The kids have a double cabinet where all their lunch making supplies like reusable bags and bento type boxes live on the bottom. and a pullout shelf where their non refrigerated lunch and breakfast foods live. They do need to have a protein and a veggie in their lunch. Between short lunches with talkative kids and no access to heat up their food at school, I am quite lenient in what constitutes a veggie. Protein is typically a lunch meat, beef stick, or protein shake (as mentioned, I have stopped purchasing those though). Veggies are dried sugar snap peas, pretzels made from cauliflower, and the baby food pouches. They sometimes make their own lunchables, so we will have some kind of rice or cheese cracker. Those are not weekly buys though.

The rest of our pantry type goods live on two shelves of our corner cabinet. In being in the corner, it is slightly larger, and I’m trying to be transparent here about that. The one shelf has all of our baking and cook from scratch type needs. When you are gluten free, there tends to be more. We have almond flour, flax meal, coconut flour, potato starch, arrowroot powder, and nutritional yeast for starters. The various nuts for cooking, like pine and almond also live on this shelf. The lower of these two shelves is where our weekly shopping of dry goods goes. Sometimes, we buy canned tomatoes or tomato paste for a recipe. We often have basmati white rice in the house, and it lives on this shelf. If we need a cous cous or wild rice for a particular recipe, this is where you will find it. The kids like the beanza brand pasta noodles for homemade baked mac and cheese, or chicken noodle soup. We use brown rice pasta on occasion, or traditional rice noodles in ramen. With Tyler home, there is a bag of sun chips in there, but I don’t care for them and there is no temptation to dig into the bag.

Accessibility is key here. The kids are short, so their cabinet is the lowest one. I am less inclined to bend over to dig through their food. In the pantry itself, the drawer with the food is again low. The instant pot is eye level, when you open the door. I find that if you put junk in your house at all, you are inviting failure. Find steps to make it more inconvenient to snack, even on healthy-ish items.

Modeling good habits

It is also important to remember, if you have kids in your house, you are modeling behavior to them. It isn’t the greatest idea to always be on a diet. I remember as a kid my mom always having her diet shakes, Slimfast, in the fridge. Try to create a healthy culture in your home, instead of one of restriction. If it isn’t good for you to eat double stuffed oreos, why let your kids binge on them? If you are trying to eat 3, 4, or 6 meals a day, why do your kids have the right to graze out of the pantry all day? Instilling in them at an early age, or even young adult age, what healthy looks like is a life lesson that can put them ahead of where you are today.
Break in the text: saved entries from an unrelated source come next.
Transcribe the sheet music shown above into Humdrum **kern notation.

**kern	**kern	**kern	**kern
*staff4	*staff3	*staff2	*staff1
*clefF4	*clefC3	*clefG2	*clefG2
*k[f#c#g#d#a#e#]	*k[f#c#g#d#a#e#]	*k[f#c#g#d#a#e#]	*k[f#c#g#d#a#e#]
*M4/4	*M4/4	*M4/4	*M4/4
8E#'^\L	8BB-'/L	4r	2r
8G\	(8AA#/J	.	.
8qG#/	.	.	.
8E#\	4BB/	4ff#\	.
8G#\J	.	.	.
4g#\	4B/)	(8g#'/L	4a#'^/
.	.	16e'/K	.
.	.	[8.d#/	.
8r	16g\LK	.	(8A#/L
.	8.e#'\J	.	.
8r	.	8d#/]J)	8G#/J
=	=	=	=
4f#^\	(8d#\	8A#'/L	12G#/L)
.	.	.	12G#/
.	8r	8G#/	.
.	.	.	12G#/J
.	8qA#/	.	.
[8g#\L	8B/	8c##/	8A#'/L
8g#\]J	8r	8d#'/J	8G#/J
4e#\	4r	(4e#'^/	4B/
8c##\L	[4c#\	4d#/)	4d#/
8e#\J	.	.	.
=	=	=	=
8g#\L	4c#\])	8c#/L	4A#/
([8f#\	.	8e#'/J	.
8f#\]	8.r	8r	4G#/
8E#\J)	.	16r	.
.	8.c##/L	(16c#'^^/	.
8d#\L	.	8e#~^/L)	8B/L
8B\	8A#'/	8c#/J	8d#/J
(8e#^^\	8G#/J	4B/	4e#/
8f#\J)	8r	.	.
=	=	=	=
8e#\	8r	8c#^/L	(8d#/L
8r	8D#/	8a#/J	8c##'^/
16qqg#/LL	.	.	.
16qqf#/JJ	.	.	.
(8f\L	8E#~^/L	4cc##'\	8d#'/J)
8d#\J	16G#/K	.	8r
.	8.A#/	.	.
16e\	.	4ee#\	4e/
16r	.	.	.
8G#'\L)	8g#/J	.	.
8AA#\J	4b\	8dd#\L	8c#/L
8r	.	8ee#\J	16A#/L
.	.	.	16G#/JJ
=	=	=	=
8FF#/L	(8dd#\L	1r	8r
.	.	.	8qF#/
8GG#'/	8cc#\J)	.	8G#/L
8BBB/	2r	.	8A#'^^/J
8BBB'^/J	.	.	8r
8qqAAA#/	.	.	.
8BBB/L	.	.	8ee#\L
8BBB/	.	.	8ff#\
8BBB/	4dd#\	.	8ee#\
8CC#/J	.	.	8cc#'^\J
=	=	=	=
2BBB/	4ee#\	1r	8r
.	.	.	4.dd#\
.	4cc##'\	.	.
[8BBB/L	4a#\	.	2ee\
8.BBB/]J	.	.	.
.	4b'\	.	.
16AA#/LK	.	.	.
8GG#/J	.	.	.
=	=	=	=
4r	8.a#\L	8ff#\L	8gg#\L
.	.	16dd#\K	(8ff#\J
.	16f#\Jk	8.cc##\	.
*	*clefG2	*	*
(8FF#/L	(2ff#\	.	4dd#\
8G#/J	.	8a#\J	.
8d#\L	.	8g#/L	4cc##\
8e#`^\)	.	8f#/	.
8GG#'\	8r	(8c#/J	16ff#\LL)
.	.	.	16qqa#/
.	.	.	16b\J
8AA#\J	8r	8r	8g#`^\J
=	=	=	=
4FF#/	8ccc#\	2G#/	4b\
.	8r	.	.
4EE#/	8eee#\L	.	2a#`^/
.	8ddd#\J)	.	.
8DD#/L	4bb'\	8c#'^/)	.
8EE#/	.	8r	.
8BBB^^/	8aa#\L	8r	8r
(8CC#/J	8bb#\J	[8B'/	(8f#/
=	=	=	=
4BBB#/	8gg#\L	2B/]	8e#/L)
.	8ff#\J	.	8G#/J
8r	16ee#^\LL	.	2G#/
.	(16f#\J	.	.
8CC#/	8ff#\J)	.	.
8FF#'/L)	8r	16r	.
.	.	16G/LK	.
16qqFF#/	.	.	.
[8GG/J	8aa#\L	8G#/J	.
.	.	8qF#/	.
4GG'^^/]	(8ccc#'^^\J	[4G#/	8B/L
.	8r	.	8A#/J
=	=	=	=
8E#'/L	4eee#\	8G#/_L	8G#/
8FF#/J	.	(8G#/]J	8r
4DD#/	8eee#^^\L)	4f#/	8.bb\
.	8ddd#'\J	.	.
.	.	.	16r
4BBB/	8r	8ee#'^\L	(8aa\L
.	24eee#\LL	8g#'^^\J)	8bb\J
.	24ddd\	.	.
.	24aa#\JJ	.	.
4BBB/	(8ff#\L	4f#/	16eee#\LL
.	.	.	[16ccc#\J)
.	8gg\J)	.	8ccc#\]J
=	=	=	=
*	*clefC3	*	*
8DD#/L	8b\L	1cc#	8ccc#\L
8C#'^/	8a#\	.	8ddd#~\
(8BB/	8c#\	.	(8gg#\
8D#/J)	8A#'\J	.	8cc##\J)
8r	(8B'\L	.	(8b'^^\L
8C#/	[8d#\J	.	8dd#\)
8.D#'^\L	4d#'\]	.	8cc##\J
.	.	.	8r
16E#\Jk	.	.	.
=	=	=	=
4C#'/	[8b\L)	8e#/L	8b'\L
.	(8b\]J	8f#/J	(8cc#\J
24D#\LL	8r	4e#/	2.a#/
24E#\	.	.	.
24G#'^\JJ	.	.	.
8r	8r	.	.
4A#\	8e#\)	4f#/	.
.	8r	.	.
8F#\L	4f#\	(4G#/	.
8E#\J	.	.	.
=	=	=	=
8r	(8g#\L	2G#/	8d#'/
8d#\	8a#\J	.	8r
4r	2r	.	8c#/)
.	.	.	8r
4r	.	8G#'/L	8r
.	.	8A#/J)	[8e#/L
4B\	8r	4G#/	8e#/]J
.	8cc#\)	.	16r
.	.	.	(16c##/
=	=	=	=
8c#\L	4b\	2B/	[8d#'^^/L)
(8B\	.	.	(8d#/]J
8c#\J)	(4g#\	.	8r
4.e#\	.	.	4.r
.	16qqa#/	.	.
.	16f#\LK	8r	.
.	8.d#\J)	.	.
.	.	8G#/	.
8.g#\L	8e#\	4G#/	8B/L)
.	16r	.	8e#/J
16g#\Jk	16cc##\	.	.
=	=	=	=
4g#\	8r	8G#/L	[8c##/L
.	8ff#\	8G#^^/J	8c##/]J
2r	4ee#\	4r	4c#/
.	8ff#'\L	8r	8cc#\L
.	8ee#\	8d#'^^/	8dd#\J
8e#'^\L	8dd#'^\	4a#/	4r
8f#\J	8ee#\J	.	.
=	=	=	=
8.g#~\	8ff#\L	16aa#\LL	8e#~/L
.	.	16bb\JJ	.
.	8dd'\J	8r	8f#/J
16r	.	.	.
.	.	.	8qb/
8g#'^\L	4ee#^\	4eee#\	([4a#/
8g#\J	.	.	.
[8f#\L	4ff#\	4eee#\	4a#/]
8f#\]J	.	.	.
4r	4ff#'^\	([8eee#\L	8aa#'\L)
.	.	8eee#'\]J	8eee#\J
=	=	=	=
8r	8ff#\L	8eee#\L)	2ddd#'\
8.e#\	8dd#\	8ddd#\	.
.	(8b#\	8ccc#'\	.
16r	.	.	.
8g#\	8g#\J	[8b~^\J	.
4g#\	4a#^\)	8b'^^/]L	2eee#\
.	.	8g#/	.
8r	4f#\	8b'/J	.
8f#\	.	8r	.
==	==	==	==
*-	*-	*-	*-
It is nearly impossible to just change what we eat. We need to change our habits. Moving your plates and cups in your cabinets may be the change you need to switch up your frame of mind. What will you do in your pantry to switch up and encourage healthy choices? If you have food that you should get out of your house, you can donate them to a local food pantry. If you are at a place where financially you are dependent on canned goods that may be less healthy, give yourself grace. Find a way to focus on portion control. Weight watchers didn’t get popular and make a ton of money because their people were eating healthy. WW 2020 is a different story, as their focus is on quality these days, but that’s not my point. Drop a comment with what change you are going to make.